I can pinpoint the exact moment when I knew that Emma was going to be amazing in the first match I watched her wrestle. She did her entrance, and ended it with attempting a skin-the-cat style backflip into the ring, and she just couldn't get it. She flopped around, kicking her legs, and eventually pulled herself over, and the crowd... ...went...nuts. There were a lot of laughs, sure, but more than that, there was applause and cheers. Instead of seeing her as the klutzy girl who didn't realize she wasn't a good dancer -- the same kind of gimmick that made Jillian Hall an enjoyable but one-note character on 'Raw' and 'Smackdown' a few years back -- they were solidly in her corner, rooting for the girl who was a little bit awkward, but was up there giving it her best shot. She was the instant underdog, and there's nothing wrestling fans like more than cheering for an underdog.

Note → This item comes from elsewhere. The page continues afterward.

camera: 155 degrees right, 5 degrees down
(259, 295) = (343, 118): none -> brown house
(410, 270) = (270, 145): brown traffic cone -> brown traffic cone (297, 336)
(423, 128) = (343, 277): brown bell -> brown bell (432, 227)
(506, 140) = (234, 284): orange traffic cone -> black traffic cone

And when she actually did nail that entrance a few weeks later? The crowd was behind her even more.
That's the thing about Emma -- She keeps building on what's already established, making a character that keeps getting easier to like every time she does an interview. The awkward klutziness is still at the core of what she's doing, but there's another layer there. There are interviews she does with Renee Young (who, for the record, is also amazing and one of WWE's best kept secrets at the moment) where she comes off as an Australian lady version of Joel Hodgson from 'Mystery Science Theater' -- all laid back, sleepy-eyed and half-smirking, bluntly mentioning that her favorite video game is Dance Dance EMMAlution and then acting like you're the dummy for thinking that's a weird thing to say.

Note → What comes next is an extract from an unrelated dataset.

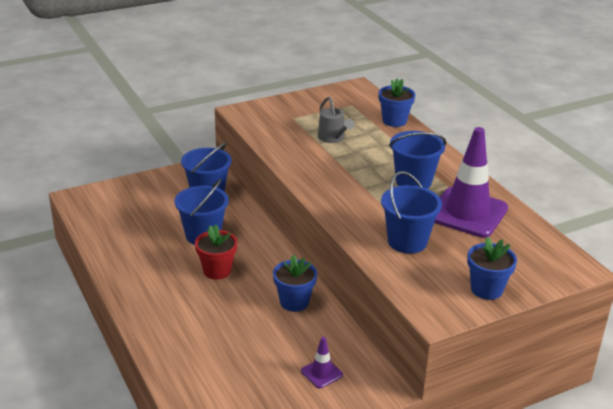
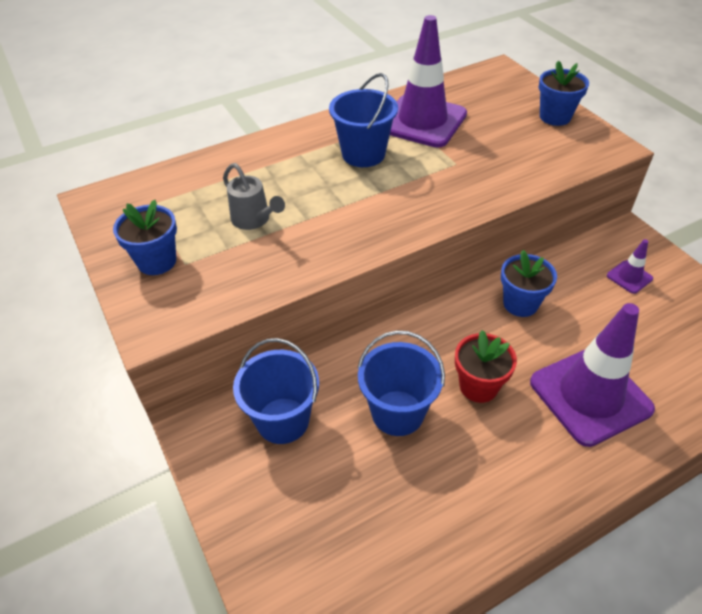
camera: 90 degrees left, 15 degrees up
(198, 321) = (590, 395): none -> purple traffic cone
(333, 138) = (254, 220): grey watering can -> grey watering can turned 75 degrees clockwise
(394, 121) = (207, 166): blue flower pot -> blue flower pot (157, 261)
(407, 241) = (491, 161): blue bucket -> none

It's paid off, too. In a tournament to crown the NXT Women's Champion that seemed like it was going to be a vehicle for Paige and Summer Rae, who had been involved with the most prominent (read: only) feud in the women's division. I expected that Summer Rae -- who is herself doing a pretty enjoyable version of the ol' arrogant narcissist gimmick that's recently gotten to hilariously, absurdly cartoonish levels of evil when she poured bubble fluid into Emma's eyes and then appeared in Sasha Banks's mirror to lure her to the dark side -- would beat on Emma to cement her rudo status, in the same way that Daniel Bryan solidified his heel turn by choking out Santino in the Elimination Chamber a while back. That's how comedy characters and heels work, after all. But instead, Emma was the swerve, the wrestler who pulled an unexpected victory that knocked Summer Rae out of the tournament and landed in the finals herself.
I don't think there was ever any doubt that Paige would be crowned the Women's Champion, but winning over Emma instead of Summer was a great move for everyone concerned. Emma got the legitimacy of being a serious contender that balanced out her role as a pure comedy act, a role that seems to have since been passed down directly to Bayley, and got to show off her considerable in-ring ability on a relatively big stage. Paige got a challenger that made sense for when Summer Rae was off accompanying Fandango on 'Raw' and 'Smackdown'. Summer Rae got to ramp up her character with the kind of cruelty that you can only get from bullying an eternally happy dancer who comes to the ring leading the crowd in asynchronous arm flailing. Everybody got something, but while Paige left with the belt, Emma came out of it the best. Everything she's been involved in has just made the crowd love her more.
There are a lot of popular wrestlers in WWE, but there aren't a lot who come to the ring in T-shirts that were made for them by fans, swatting at bubbles being showered onto the entrance ramp by fans who brought their own bubble-guns to the arena. Emma is that wrestler, and she's built that popularity piece by piece in a way that's made her one of the most enjoyable people in the company.